Mantas Deployed, Time for Whales
Since last Fall, I’ve been working on reidentifying reef manta rays with “low k-shot” (few labeled examples). That project is now deployed to the scientists and, until they start giving me feedback (and hopefully, more labeled data) pretty much at the finish line.
My ultimate goal is to build a “bring your own species” reidentification pipeline. The technique(s) I use are well-trodden at the research level and are unlikely to get much more attention in the near-term: everyone’s agog about Large Language Models and Generative AI, which this is not. There might be a breakthrough in zero-shot reidentification, the situation where you’re going through your photos and not only say “I haven’t seen this individual before,” but a while later you say “Hey, that’s the new individual I saw 100 photos ago.” My manta model works very well with a dozen photos of an individual and works helpfully-well with as few as five, but doesn’t generalize helpfully below that (it’s better than random, but not likely going to put it in the first screen or two of results.

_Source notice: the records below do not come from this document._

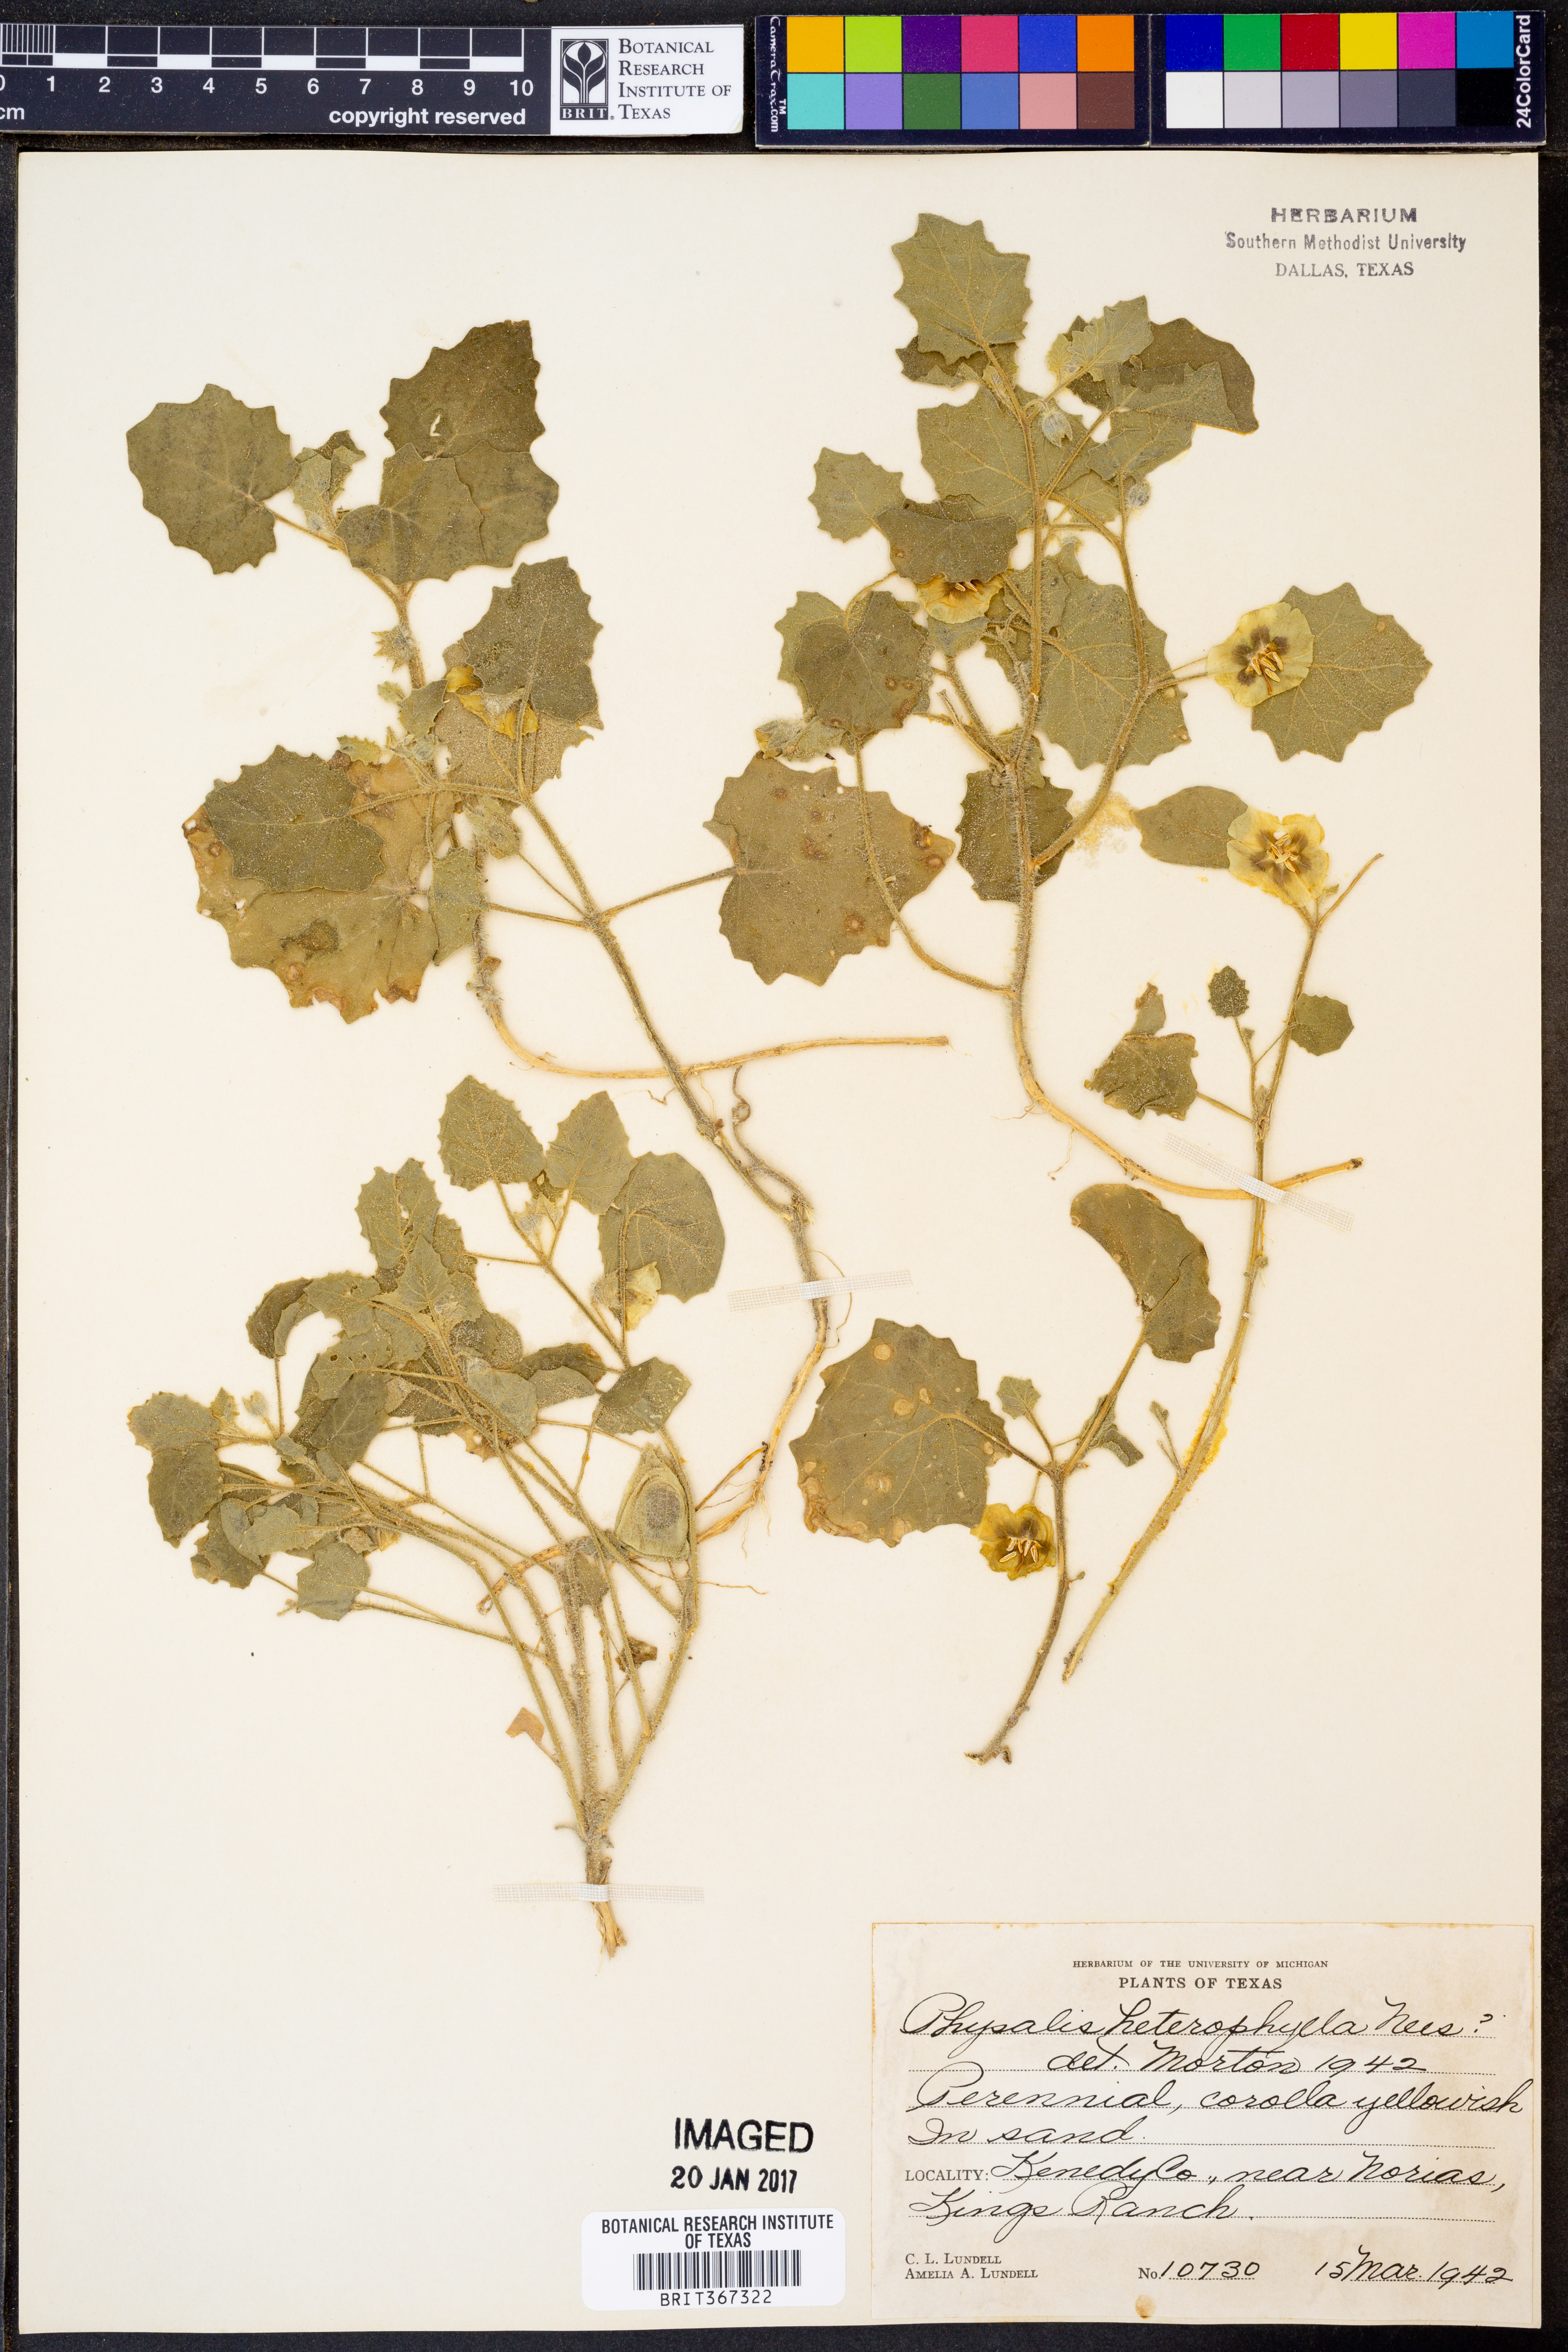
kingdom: Plantae
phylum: Tracheophyta
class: Magnoliopsida
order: Solanales
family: Solanaceae
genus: Physalis
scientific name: Physalis hederifolia
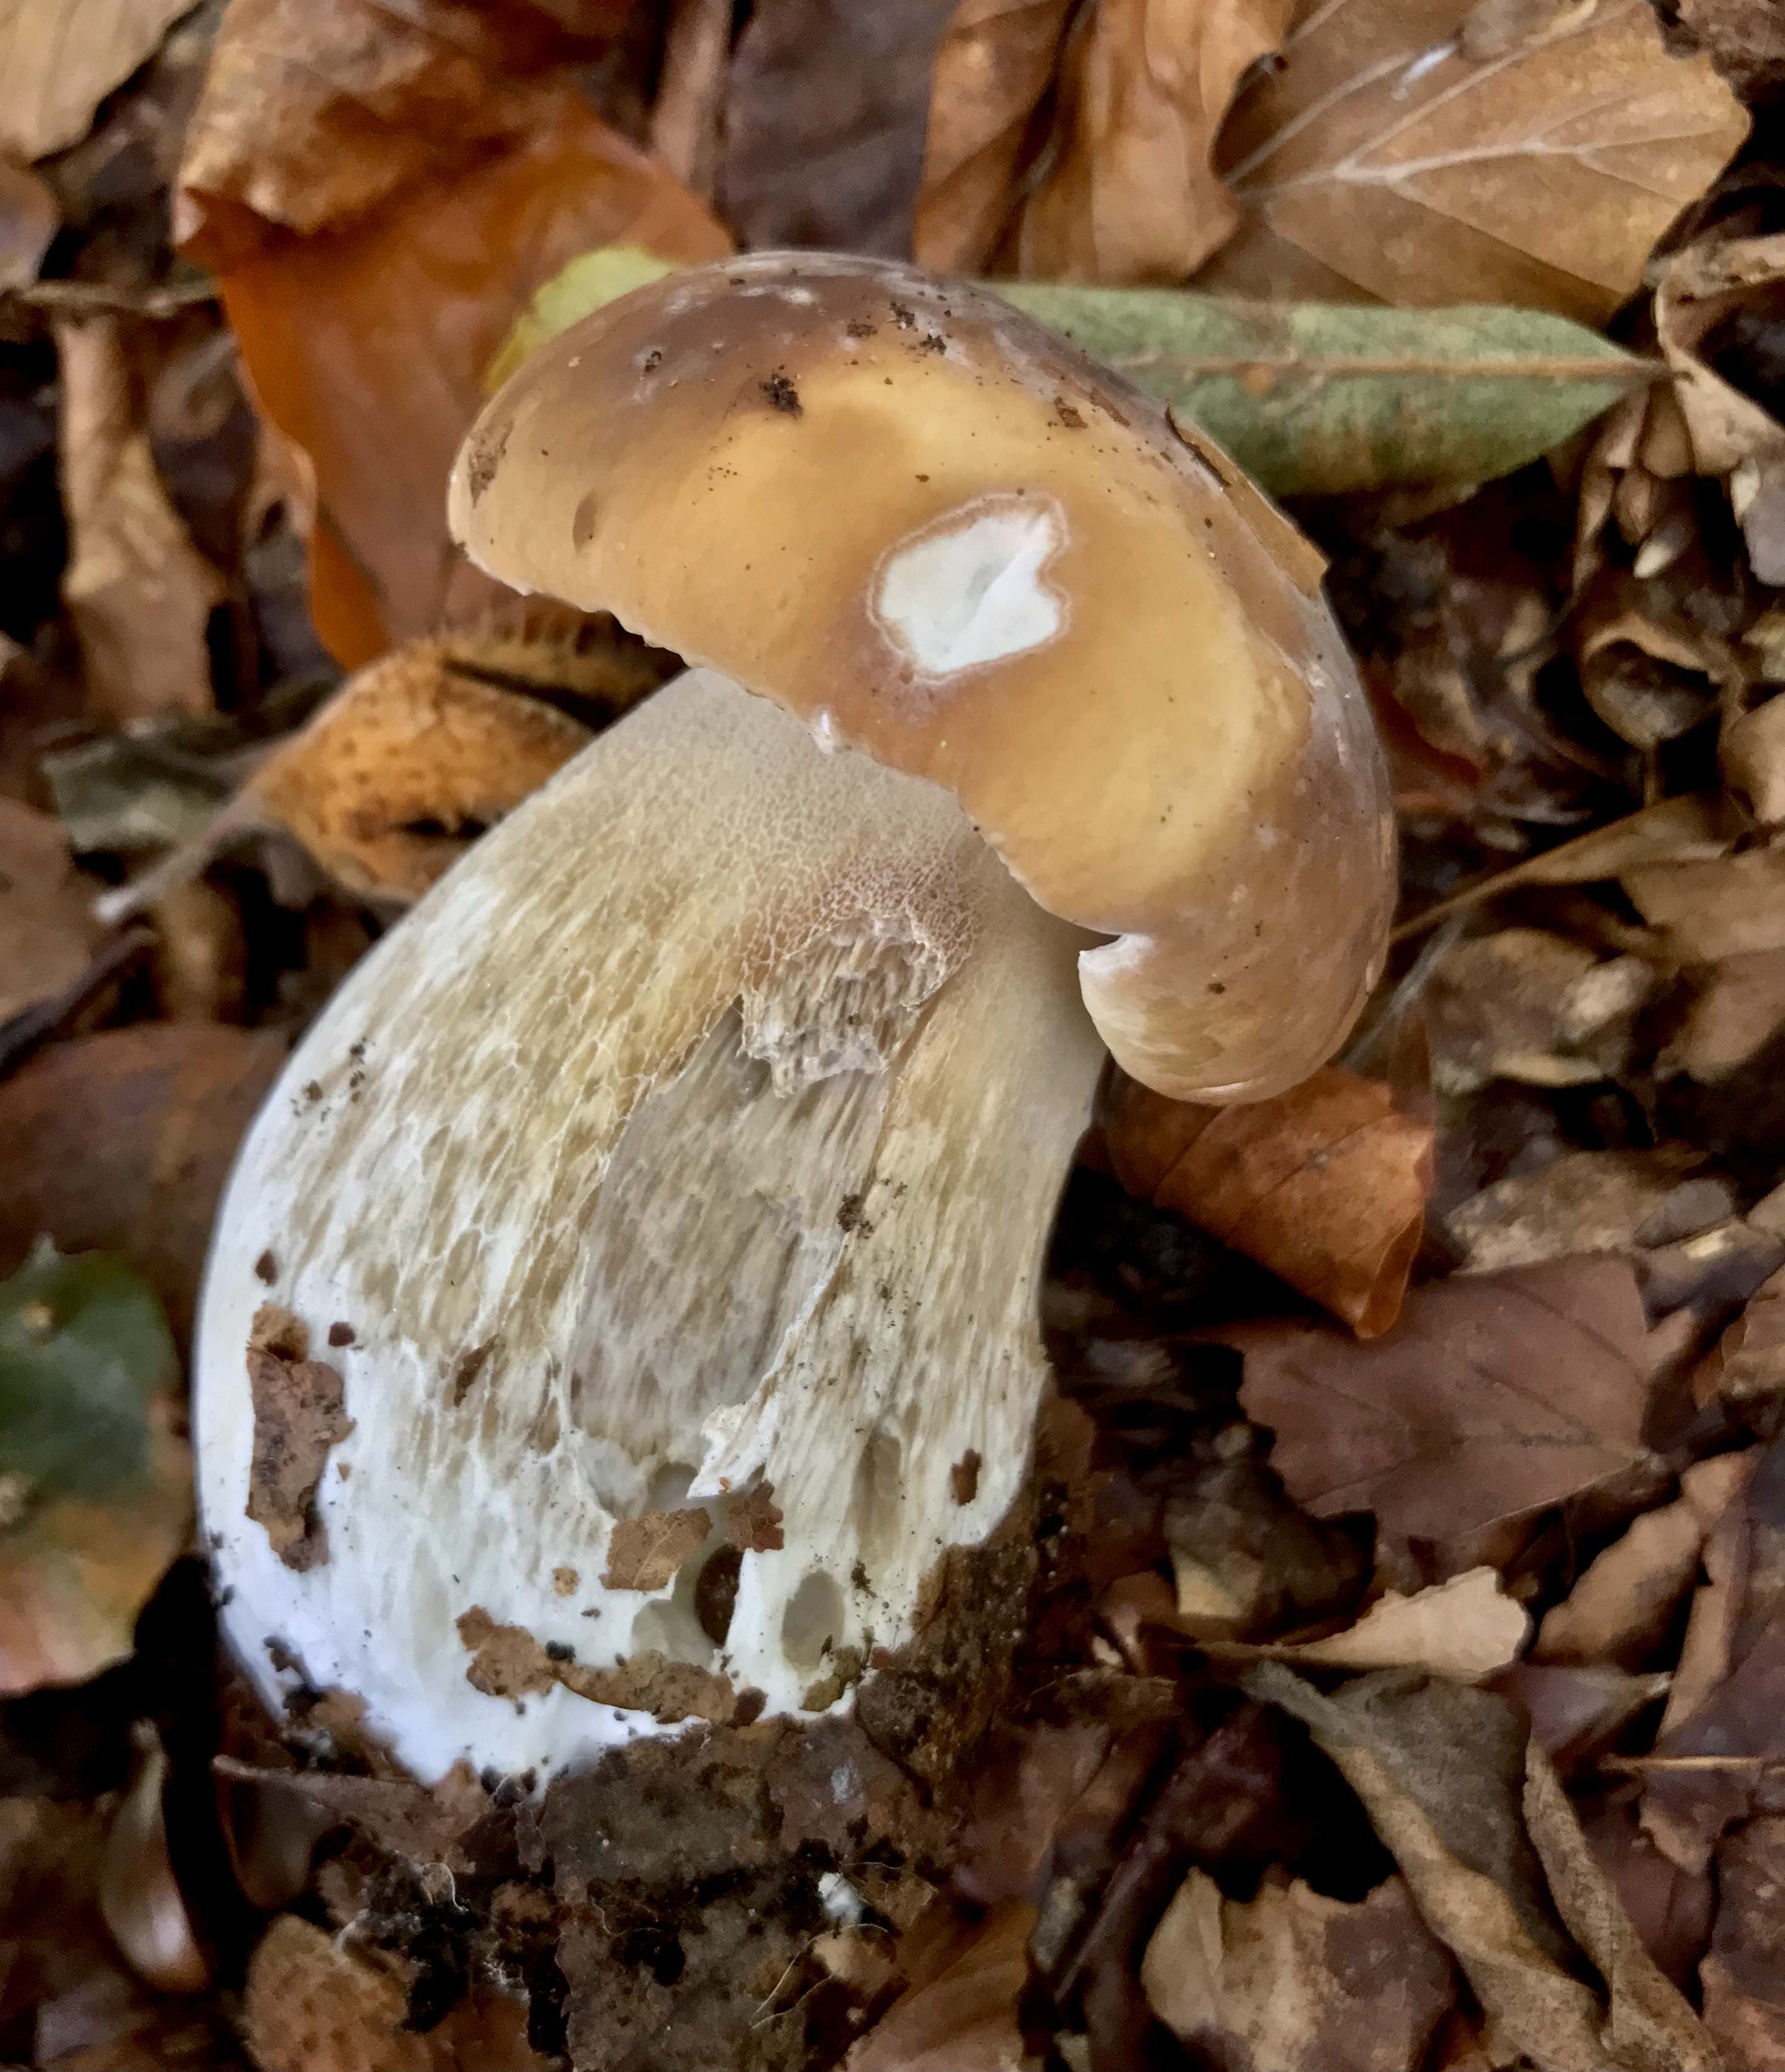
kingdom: Fungi
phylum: Basidiomycota
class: Agaricomycetes
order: Boletales
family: Boletaceae
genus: Boletus
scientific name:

I chose mantas for two reasons:
1) There was already a very good paper and dataset moskuyak link herethat I could use to validate my code. 2) I see boats heading to the manta ray feeding sites every night
Re-identifying cetaceans is also a well-trodden field from a research perspective. An organization called happywhale has a very large dataset of labeled photos and, for at least many species, some good reidentification models. I’m working with some proprietary data from a research organization and I don’t want to say any more than that the project involves melon-headed whales (P. electra). I’ve already done some Initial Data Analysis and a throwaway model that looks encouraging. The scientific goals go beyond re-identification and involve some pretty fun mathematics. From my perspective, a new species and dataset should allow me to help generalize my code towards the ultimate “bring your own species” goal.
I don’t know how long this project will last, as I might be able to contribute above-and-beyond the reidentification aspect.